À la sortie de la toute première projection du nouveau film de Xavier Dolan, destinée aux journalistes, les avis n'étaient pas tièdes. Palme d'or pour les uns, daube pour les autres, Juste la fin du monde est l'anti-Mommy. Et ne fera pas l'unanimité. Les principaux artisans du film ont d'ailleurs répondu jeudi aux questions des journalistes quelques heures après sa présentation en compétition pour la Palme d'or au Festival de Cannes.

Quand le générique de fin de Juste la fin du monde est monté à l'écran, quelques applaudissements se sont fait entendre. Quelques sifflets épars aussi. Le tout s'est tu très vite. Et le reste du générique a défilé dans un silence assez lourd. À l'évidence, l'élan affectif spontané qui s'était emparé des festivaliers il y a deux ans pour Mommy ne sera pas reconduit. Du moins, pas de la même façon.
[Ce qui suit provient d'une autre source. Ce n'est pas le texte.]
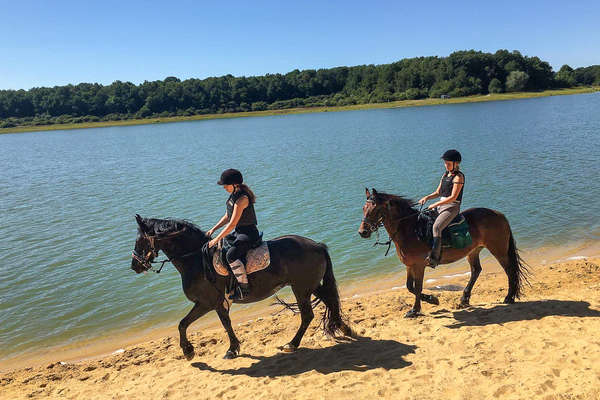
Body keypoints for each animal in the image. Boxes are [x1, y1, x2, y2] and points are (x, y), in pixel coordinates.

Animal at [129, 216, 350, 360]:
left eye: (140, 240)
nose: (134, 266)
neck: (196, 260)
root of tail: (317, 245)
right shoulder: (210, 303)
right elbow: (184, 324)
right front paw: (190, 351)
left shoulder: (209, 302)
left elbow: (219, 324)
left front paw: (227, 349)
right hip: (309, 286)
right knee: (330, 299)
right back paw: (342, 326)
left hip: (301, 289)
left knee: (307, 315)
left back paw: (292, 344)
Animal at [358, 189, 528, 318]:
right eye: (364, 208)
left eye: (374, 209)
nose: (362, 232)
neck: (411, 230)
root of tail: (499, 215)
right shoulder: (409, 266)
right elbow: (409, 286)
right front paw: (432, 299)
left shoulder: (419, 266)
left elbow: (417, 287)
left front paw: (415, 310)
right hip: (474, 250)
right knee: (476, 270)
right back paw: (464, 299)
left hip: (498, 250)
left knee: (509, 271)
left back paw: (509, 297)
Jusqu'ici, le film du Québécois Xavier Dolan a donc reçu un accueil mitigé de la part des critiques et des gens qui y ont assisté ayant été invités à s'exprimer au sortir de la projection.

Le jeune réalisateur a dit, jeudi, espérer que le temps vaudra des éloges à son film, le meilleur qu'il ait fait, a-t-il dit. En réponse aux journalistes, il a souligné qu'historiquement, à Cannes, les critiques étaient toujours partagées.

Les journalistes qui ont eu la chance d'assister à la toute première projection du nouveau film de Xavier Dolan, en lice pour la Palme d'or, ont néanmoins semblé déroutés par ce huis clos familial étouffant, qui se distingue grâce à une mise en scène précise et rigoureuse.

L'ART DU SOUS-TEXTE

La langue de Jean-Luc Lagarce, auteur de la pièce dont ce film est l'adaptation, est très particulière, il est vrai. Elle se matérialise parfois en un flot de paroles que Xavier Dolan, fidèle à son style, transforme en feu d'artifice. Mais au-delà de ces dialogues qui maquillent ce que les personnages n'osent jamais se dire, le cinéaste a le don de faire parler le sous-texte de façon encore plus éloquente. Les non-dits s'y révèlent de façon subtile et émouvante.

Souvent cadrés en gros plans, les personnages baignent dans un clair-obscur dans lequel les regards sont admirablement filmés. L'as directeur photo André Turpin signe une fois de plus de sublimes images.

Gaspard Ulliel offre l'une de ses meilleures compositions en se glissant dans la peau de Louis, un jeune écrivain à succès qui, après 12 ans d'absence, revient à la maison familiale pour annoncer à ses proches, peut-être, sa mort imminente.

Le récit est construit de telle sorte qu'aux séquences collectives, dans lesquelles figurent les cinq personnages, s'ajoutent des scènes où chacun des proches se retrouve seul avec Louis. Elles se posent comme autant de moments forts, intimes, que Louis doit gérer à sa façon, tout en finesse. Une mère extravagante (Nathalie Baye, excellente malgré le look impossible que lui a dessiné le cinéaste), une soeur impétueuse (Léa Seydoux, intense), un frère colérique (Vincent Cassel, qui d'autre ?), sans oublier la belle-soeur discrète, alliée immédiate dont la présence se révèle essentielle (Marion Cotillard, parfaite comme toujours).

En conférence de presse jeudi, Mme Cotillard a été très élogieuse au sujet de Xavier Dolan, soulignant notamment qu'il donnait beaucoup aux acteurs et qu'en retour, ceux-ci étaient portés à tout lui donner. Elle a ajouté que d'oeuvrer aux côtés du cinéaste âgé de 27 ans avait été une belle expérience humaine pour elle.

PAS LA FACILITÉ

Même si la trame musicale de Gabriel Yared amène les élans de lyrisme auxquels Dolan nous a habitués dans son cinéma, Juste la fin du monde n'appelle pas le genre d'émotion viscérale qui vous frappe en plein dans le plexus. À cet égard, Xavier Dolan n'a pas choisi la facilité en proposant un film très différent de Mommy, auquel ce drame familial sera inévitablement comparé.